Flu Vaccines Not Worth the Risks for Healthy Teens

By Jack Armstrong ’15

It’s flu-shot season, and many teenagers will be receiving their annual flu shot. What many do not realize, however, are the hidden risks that lay underneath each vaccine.

How effective really are they?

According to the Centers for Disease Control and Prevention (CDC), “Overall vaccine effectiveness varies from year to year, depending upon the degree of similarity between the influenza virus strains included in the vaccine and the strain or strains that circulate during the influenza season.”

There is no guarantee getting a flu shot will protect you from this year’s flu. Even the CDC admits there may be no benefits to receiving a flu vaccination, “During years when the flu vaccine is not well matched to circulating viruses, it’s possible that no benefit from flu vaccination may be observed.”

University of Minnesota infectious disease expert Michael Osterholm and three other national flu researchers published a comprehensive flu study in 2011. Their studies show the vaccine was only “59 percent effective overall in individuals 18 to 65 years of age”. Therefore, on average, more than 40 percent of the vaccinated population will not get protection against the flu. These highly accredited studies show despite many misconceptions, that the flu vaccine does not automatically protect everyone from getting the flu by simply getting the flu shot. You may be the same, or better off, if you didn’t receive the vaccine at all.
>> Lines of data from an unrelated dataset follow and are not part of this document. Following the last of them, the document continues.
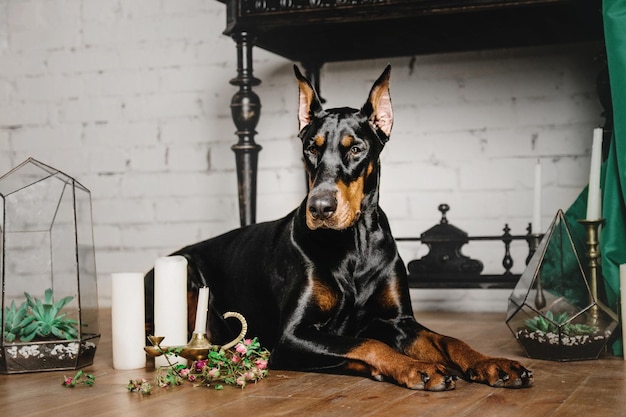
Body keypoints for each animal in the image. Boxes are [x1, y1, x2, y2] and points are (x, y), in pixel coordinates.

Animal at [145, 66, 532, 390]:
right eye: (309, 149)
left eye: (356, 149)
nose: (319, 208)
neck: (355, 245)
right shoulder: (291, 336)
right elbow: (368, 342)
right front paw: (415, 367)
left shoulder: (400, 322)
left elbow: (449, 339)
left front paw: (492, 363)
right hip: (189, 275)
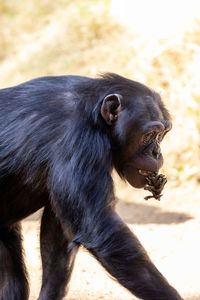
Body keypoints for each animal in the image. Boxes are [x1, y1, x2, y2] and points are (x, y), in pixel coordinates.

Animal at [0, 73, 183, 300]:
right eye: (149, 135)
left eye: (162, 134)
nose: (156, 153)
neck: (96, 117)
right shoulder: (81, 141)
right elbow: (98, 225)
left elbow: (58, 233)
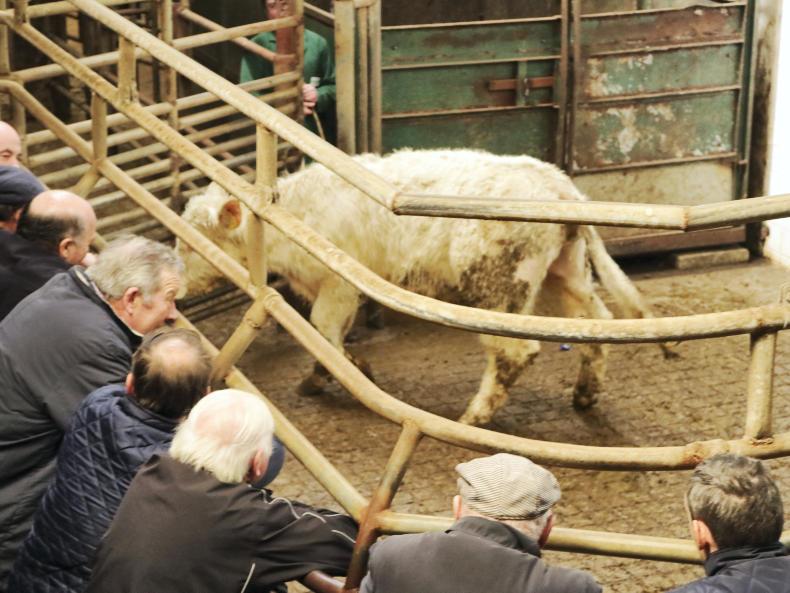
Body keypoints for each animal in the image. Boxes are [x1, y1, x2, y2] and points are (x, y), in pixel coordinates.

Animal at [178, 149, 670, 425]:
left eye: (190, 241)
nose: (177, 290)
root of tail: (560, 184)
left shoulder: (339, 284)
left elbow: (324, 332)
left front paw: (335, 375)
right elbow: (328, 336)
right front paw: (344, 369)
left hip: (498, 286)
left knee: (513, 352)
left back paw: (474, 417)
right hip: (563, 272)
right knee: (594, 324)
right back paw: (585, 394)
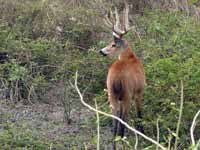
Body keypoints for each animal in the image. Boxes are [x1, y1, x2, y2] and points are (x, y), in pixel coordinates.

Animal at [99, 0, 145, 149]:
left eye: (113, 44)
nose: (101, 51)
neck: (130, 57)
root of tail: (116, 79)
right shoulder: (139, 91)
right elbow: (139, 114)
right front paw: (143, 133)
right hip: (126, 93)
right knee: (123, 123)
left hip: (111, 94)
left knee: (115, 124)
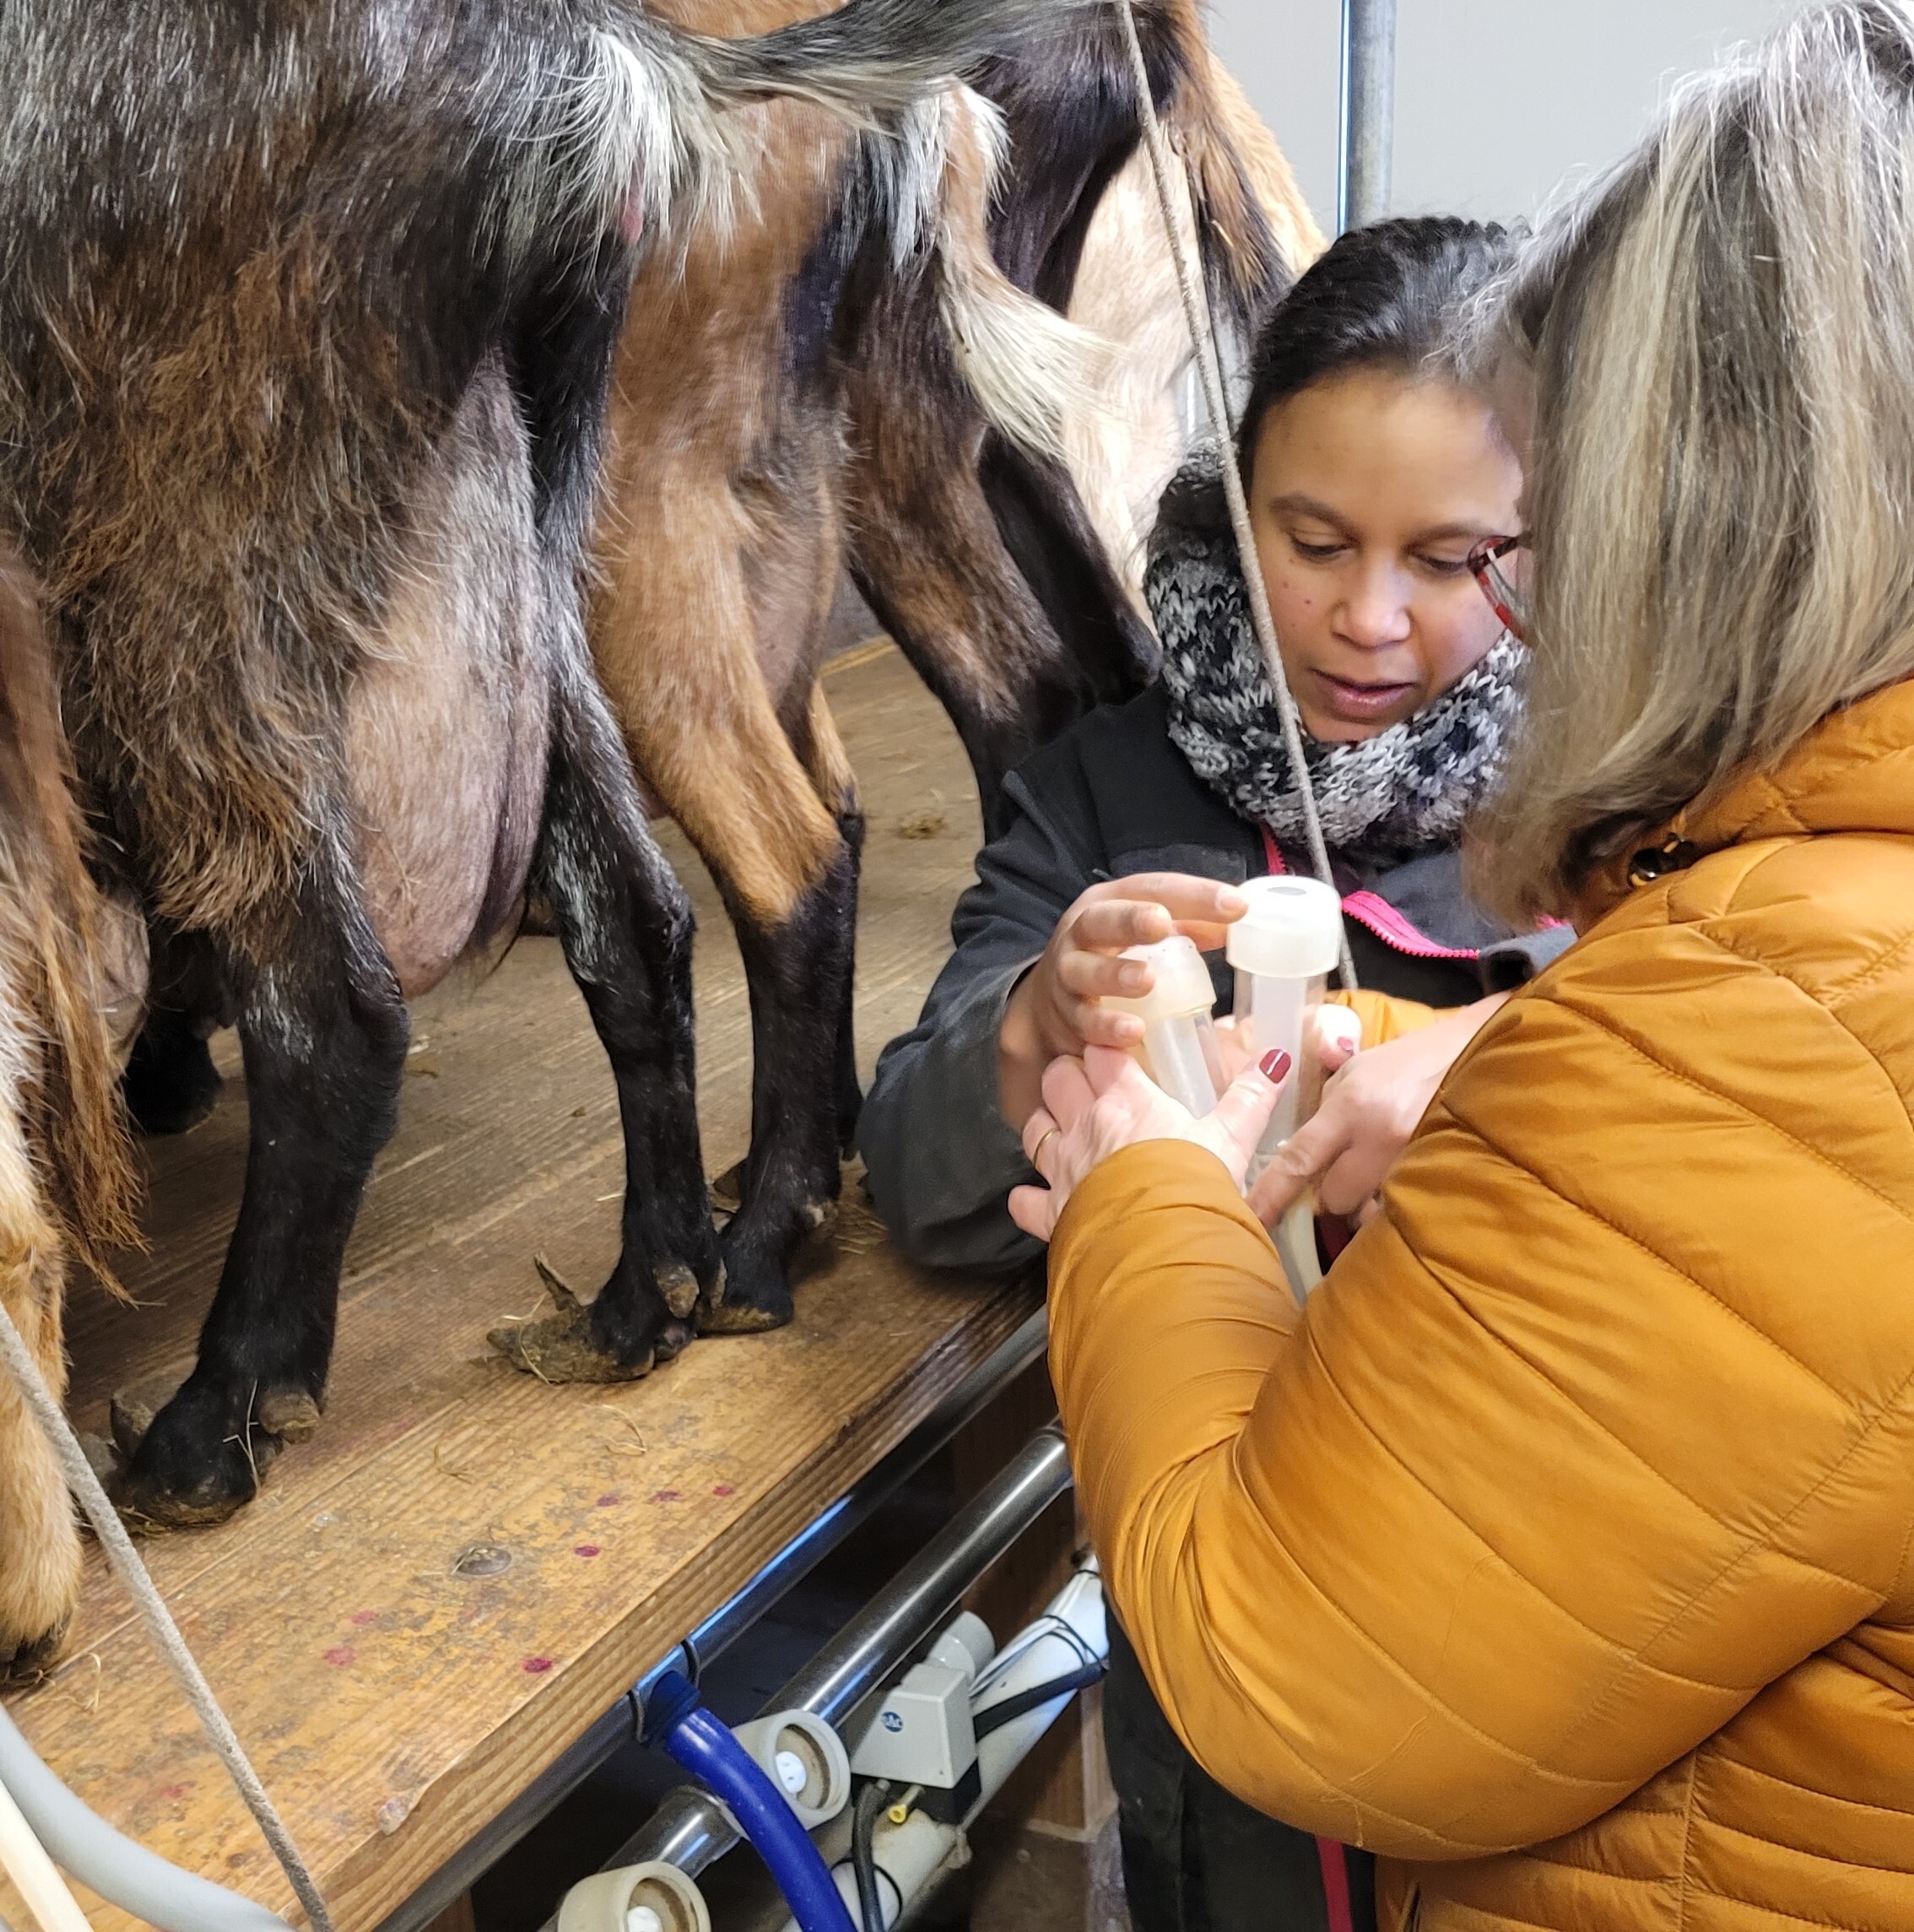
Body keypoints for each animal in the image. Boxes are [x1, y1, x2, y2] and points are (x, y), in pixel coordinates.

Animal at [0, 0, 1081, 1522]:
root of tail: (566, 60)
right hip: (570, 571)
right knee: (667, 899)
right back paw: (658, 1283)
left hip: (203, 572)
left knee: (358, 1001)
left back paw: (226, 1413)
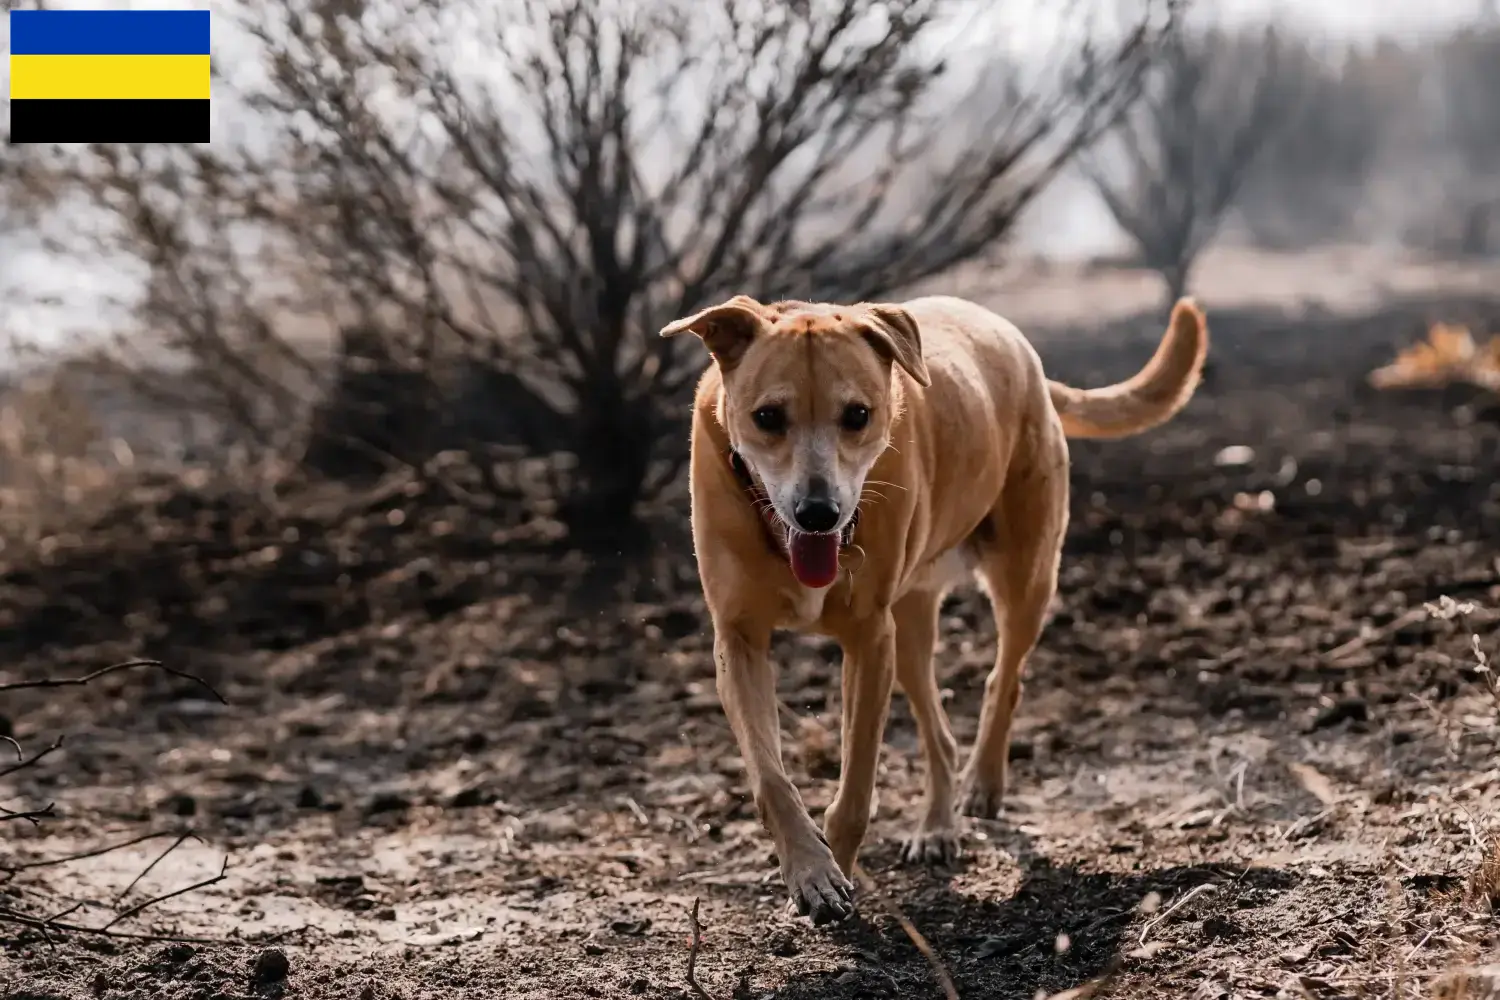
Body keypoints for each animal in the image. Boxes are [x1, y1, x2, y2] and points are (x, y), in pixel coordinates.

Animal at [657, 293, 1206, 929]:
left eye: (858, 415)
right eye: (768, 417)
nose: (819, 512)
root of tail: (1020, 347)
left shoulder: (869, 641)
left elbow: (855, 789)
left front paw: (837, 871)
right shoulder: (739, 640)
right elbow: (770, 776)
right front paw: (811, 872)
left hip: (1024, 576)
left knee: (1004, 678)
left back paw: (982, 784)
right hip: (913, 623)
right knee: (936, 727)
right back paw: (939, 825)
Even more surprising, healthy teen immune systems can fight off a common flu without receiving a vaccine. Between 2004 and 2012 only 331 children under 18 died from influenza-associated causes. The risks arise when you look at the harmful ingredients in many vaccines that negatively affect a healthy teen immune system. When you receive a flu vaccine multiple strains of a predicted flu virus are introduced into the body. This along with other ingredients in a vaccine can sometimes cause unpredicted reactions in the body due to the immune system being over stimulated.

Flu vaccines contain harmful ingredients in addition to the strains of the flu that are supposed to protect against the season’s flu. After years of not listing ingredients, the CDC now lists ingredients of vaccines on its website. There are numerous neurotoxins and adjuvants, substances added to enhance the recipient’s immune response, in flu vaccines. A majority of flu vaccines contain thimerosal, a mercury-based preservative to prevent contamination, which contains 50 percent mercury, a known neurotoxin. Some vaccines contain up to 25mcg mercury, 250 times the EPA’s safety limit for mercury.

In addition to mercury, flu vaccines also contain other hazardous ingredients like aluminum, another heavy metal that has been linked to Alzheimer’s disease.

Over extended periods of exposure to these neurotoxins, such as over your lifetime, your immune system can be significantly impacted by frequent exposure from these neurotoxins. Therefore why vaccinate a healthy teen if it is not absolutely necessary?

In 1976, the Guillain-Barre Syndrome (GBS), an autoimmune disorder that develops when a person’s own immune system attacks and damages the myelin sheath of the body’s nerves causing muscle weakness and paralysis, affected several hundred healthy people only after receiving the vaccine. There were 30 deaths. Since 1976 there have been 1,539 reported cases of GBS. This amount may seem minuscule when compared to the masses that receive the vaccine each year; however to those people their lives were changed forever; they will never be able to take back the vaccine. Every year there is a risk this could happen to anyone no matter how healthy they are.

Every season the push for flu vaccines in teenagers is extensive. Even MCPS provides numerous resources for parents and students to educate themselves on vaccines as well. However, recent research shows vaccines can do more harm than good and are not necessary for healthy active teens.

 

** Jack is currently a journalism student at Sherwood.